DATASET CONTENT section start

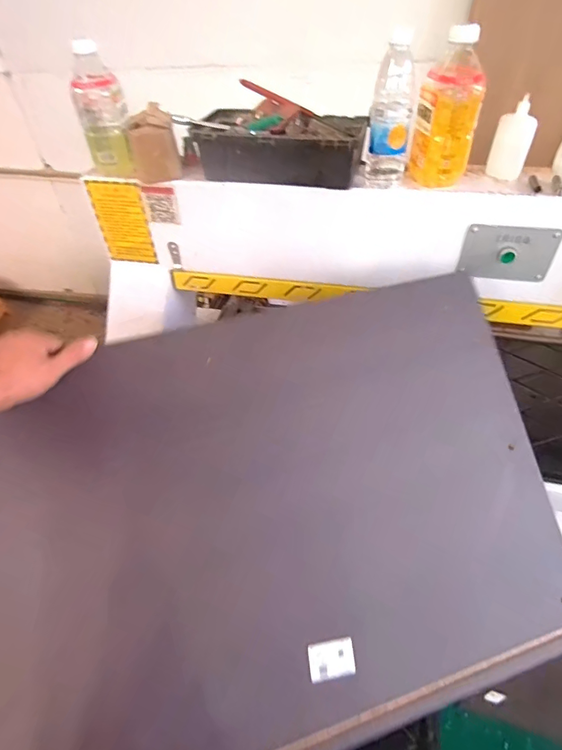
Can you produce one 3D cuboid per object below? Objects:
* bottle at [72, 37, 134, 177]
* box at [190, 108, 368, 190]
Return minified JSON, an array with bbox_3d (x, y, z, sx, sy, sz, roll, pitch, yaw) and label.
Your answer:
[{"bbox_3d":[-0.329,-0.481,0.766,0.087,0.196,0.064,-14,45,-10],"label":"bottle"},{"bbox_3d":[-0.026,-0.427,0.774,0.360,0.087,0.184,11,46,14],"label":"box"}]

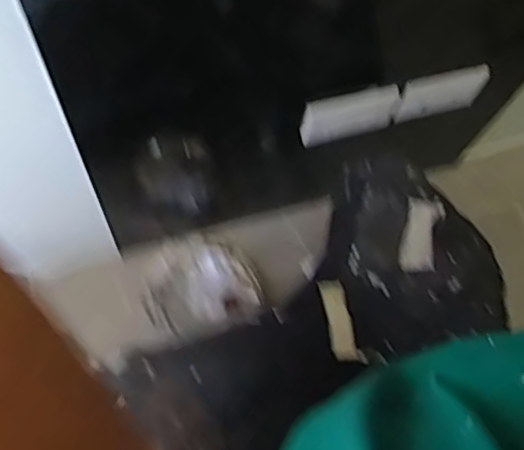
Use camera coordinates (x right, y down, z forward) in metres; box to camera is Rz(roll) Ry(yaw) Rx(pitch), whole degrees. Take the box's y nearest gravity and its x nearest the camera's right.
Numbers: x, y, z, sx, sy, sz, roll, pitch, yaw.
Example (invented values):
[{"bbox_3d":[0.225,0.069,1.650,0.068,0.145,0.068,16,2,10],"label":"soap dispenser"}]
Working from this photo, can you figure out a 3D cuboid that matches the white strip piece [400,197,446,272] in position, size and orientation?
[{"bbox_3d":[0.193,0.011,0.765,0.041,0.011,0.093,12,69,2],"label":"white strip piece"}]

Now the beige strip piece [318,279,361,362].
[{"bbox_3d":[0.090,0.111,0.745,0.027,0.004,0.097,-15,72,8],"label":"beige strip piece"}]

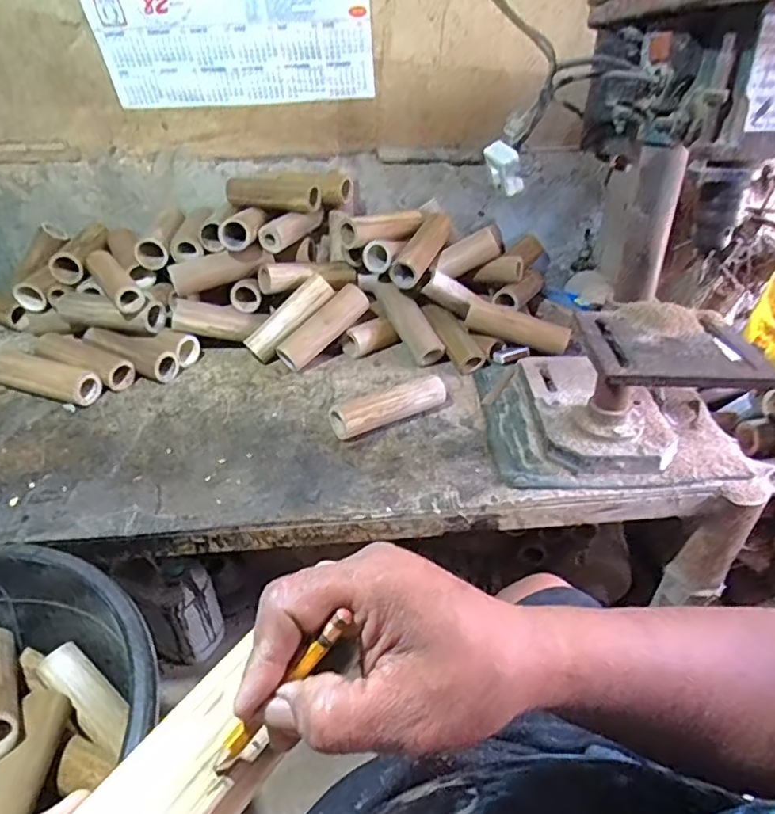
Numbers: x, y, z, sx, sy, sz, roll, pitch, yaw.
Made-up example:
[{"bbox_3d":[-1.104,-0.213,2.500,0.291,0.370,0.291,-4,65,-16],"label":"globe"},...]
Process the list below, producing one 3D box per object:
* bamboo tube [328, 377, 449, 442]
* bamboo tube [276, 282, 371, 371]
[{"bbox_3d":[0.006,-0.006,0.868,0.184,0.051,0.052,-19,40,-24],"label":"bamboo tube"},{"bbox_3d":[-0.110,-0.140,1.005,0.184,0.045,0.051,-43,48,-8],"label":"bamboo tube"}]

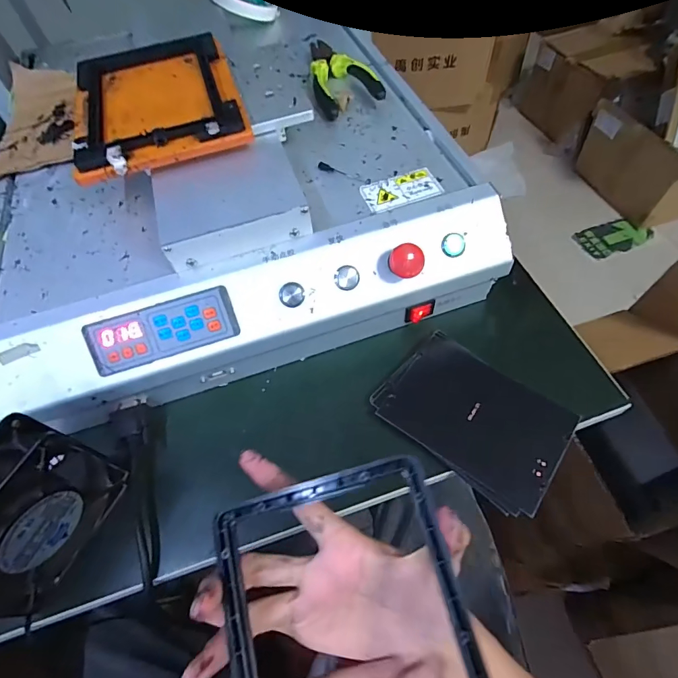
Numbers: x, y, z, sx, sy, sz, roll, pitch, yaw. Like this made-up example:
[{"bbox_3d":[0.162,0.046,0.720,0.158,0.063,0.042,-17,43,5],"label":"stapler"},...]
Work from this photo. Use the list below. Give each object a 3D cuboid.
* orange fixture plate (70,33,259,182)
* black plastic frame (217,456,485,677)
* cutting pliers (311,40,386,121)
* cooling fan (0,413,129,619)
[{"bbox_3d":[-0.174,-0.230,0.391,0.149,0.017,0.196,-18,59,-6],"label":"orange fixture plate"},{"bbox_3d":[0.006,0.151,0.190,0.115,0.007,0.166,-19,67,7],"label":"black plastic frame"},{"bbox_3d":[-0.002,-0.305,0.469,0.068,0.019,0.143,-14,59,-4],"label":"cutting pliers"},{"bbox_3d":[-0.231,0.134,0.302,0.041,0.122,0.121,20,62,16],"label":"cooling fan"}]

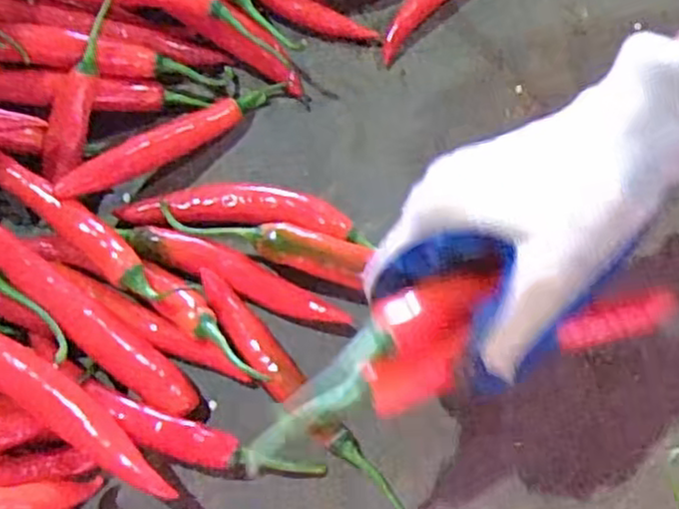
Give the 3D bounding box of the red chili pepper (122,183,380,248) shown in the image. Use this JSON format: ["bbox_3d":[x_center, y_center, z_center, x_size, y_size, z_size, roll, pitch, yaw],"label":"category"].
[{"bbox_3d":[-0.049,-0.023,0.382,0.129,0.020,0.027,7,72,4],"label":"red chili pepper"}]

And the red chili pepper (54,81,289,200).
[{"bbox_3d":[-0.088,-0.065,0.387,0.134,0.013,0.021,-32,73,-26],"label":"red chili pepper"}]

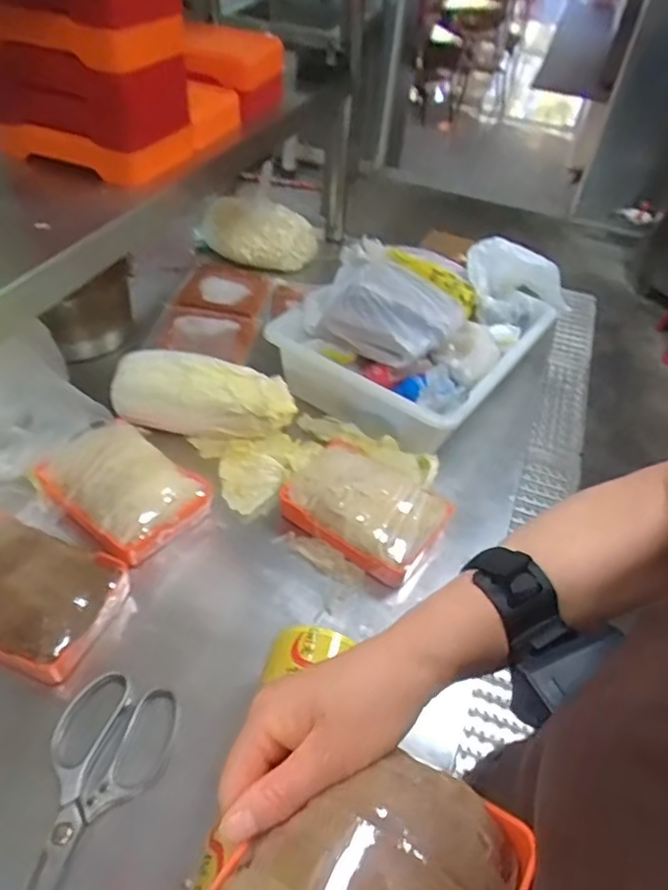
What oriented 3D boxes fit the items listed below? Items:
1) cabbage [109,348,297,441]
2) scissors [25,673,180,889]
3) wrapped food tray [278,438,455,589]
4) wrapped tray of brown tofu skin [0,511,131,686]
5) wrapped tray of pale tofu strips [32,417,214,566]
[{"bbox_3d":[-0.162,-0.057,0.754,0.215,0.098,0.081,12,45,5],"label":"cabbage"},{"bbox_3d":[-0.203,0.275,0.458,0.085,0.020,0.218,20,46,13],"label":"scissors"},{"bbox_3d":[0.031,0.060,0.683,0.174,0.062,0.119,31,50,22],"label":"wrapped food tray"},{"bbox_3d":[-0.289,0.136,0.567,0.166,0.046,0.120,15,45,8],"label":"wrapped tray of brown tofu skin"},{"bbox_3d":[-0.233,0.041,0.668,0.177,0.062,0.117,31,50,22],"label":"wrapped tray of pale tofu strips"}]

DATASET CONTENT section end
DATASET CONTENT section start

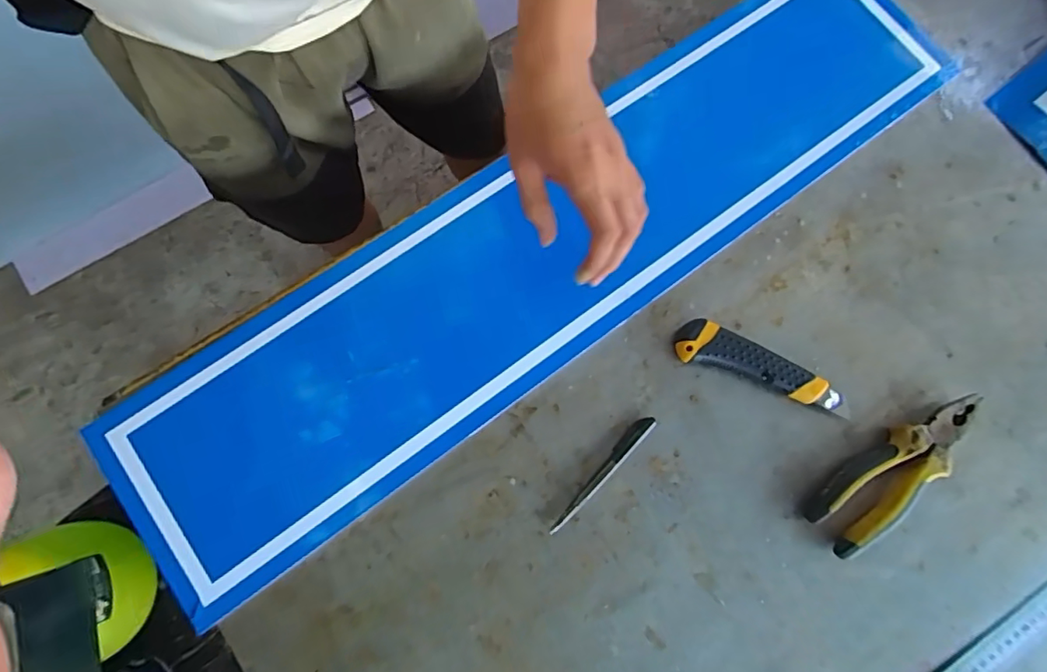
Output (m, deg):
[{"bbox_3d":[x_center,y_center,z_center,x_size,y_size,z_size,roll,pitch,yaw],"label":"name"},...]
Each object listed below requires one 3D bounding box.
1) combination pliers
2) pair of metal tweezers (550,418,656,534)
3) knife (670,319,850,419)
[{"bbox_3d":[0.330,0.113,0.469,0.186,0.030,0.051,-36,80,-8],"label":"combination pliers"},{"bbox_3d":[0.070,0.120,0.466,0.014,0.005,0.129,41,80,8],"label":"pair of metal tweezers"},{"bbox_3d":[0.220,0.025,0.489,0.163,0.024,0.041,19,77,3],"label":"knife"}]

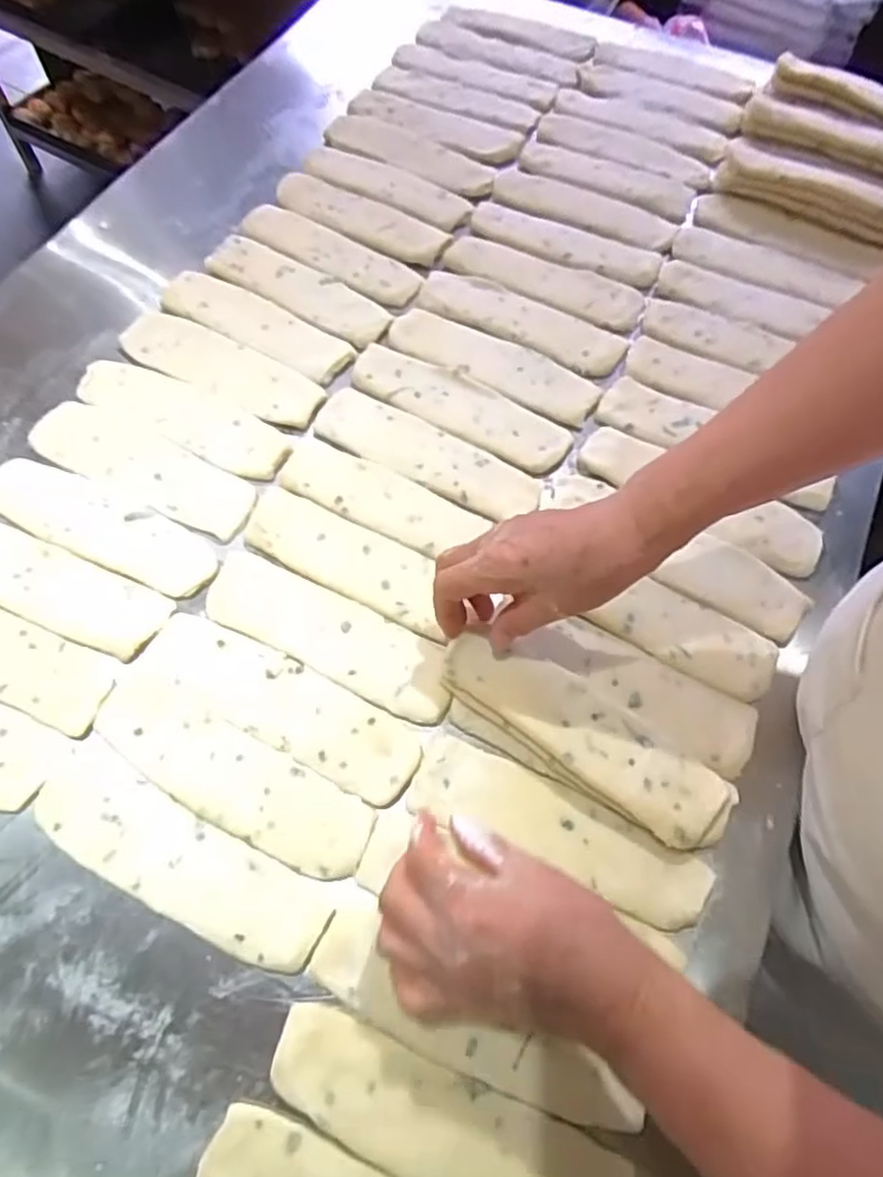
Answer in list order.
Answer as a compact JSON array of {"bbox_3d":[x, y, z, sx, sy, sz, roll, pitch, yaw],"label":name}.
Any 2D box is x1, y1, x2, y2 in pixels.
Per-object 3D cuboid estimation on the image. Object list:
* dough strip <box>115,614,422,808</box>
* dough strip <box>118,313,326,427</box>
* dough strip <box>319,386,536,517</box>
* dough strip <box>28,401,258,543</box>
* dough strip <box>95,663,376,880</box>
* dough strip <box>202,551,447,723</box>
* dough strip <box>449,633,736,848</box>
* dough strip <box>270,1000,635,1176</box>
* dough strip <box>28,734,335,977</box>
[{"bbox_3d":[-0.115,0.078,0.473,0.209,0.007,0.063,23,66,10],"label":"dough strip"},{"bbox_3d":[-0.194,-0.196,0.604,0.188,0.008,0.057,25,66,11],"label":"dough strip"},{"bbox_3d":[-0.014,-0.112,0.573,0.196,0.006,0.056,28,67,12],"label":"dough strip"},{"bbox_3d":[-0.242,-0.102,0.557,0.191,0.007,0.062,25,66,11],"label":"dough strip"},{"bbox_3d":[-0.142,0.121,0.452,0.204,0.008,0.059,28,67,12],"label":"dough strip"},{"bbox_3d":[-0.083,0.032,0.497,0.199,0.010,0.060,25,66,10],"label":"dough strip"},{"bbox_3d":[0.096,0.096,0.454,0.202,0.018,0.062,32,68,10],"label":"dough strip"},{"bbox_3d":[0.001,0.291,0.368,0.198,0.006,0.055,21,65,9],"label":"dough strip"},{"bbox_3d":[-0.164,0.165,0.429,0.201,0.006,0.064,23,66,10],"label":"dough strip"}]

DATASET CONTENT section end
DATASET CONTENT section start

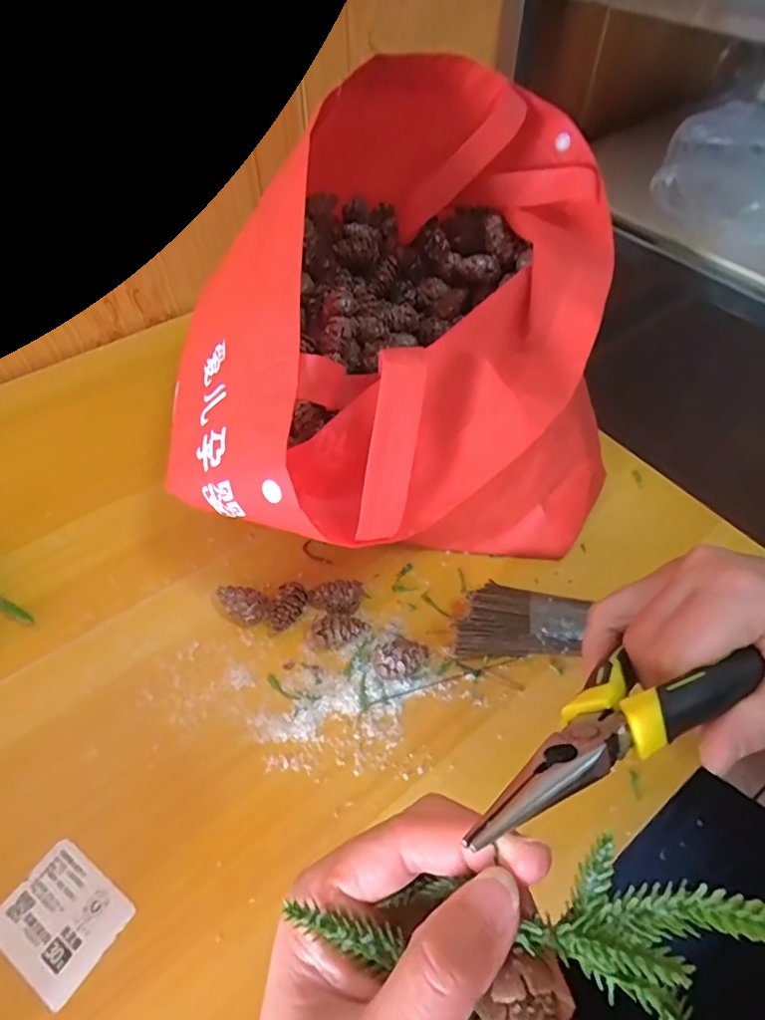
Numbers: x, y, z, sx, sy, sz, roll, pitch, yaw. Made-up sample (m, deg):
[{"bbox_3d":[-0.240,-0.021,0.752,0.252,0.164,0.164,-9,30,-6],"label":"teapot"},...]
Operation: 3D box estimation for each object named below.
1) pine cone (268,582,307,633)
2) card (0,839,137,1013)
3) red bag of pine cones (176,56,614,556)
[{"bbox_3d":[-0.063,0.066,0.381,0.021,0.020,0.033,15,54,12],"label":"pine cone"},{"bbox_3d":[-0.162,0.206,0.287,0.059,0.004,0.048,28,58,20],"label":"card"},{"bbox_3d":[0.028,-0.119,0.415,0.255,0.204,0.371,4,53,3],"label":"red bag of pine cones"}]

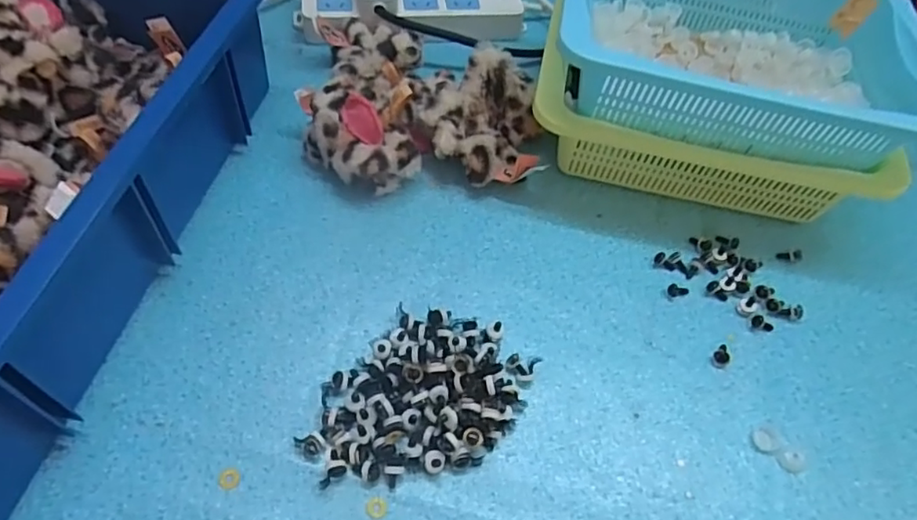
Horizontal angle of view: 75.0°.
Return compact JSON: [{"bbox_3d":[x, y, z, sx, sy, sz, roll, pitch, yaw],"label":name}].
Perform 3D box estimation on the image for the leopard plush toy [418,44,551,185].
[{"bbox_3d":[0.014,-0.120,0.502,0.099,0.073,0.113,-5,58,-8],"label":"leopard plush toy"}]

DATASET CONTENT section end

* **AIM OF THE EXERCISE**
Copy the records above exactly, beginning at the line that contains "Numbers: x, y, z, sx, sy, sz, roll, pitch, yaw. Made-up" and stopping after the line that contains "2) card (0,839,137,1013)".

* **YOUR RESPONSE**
Numbers: x, y, z, sx, sy, sz, roll, pitch, yaw. Made-up sample (m, deg):
[{"bbox_3d":[-0.240,-0.021,0.752,0.252,0.164,0.164,-9,30,-6],"label":"teapot"},...]
Operation: 3D box estimation for each object named below.
1) pine cone (268,582,307,633)
2) card (0,839,137,1013)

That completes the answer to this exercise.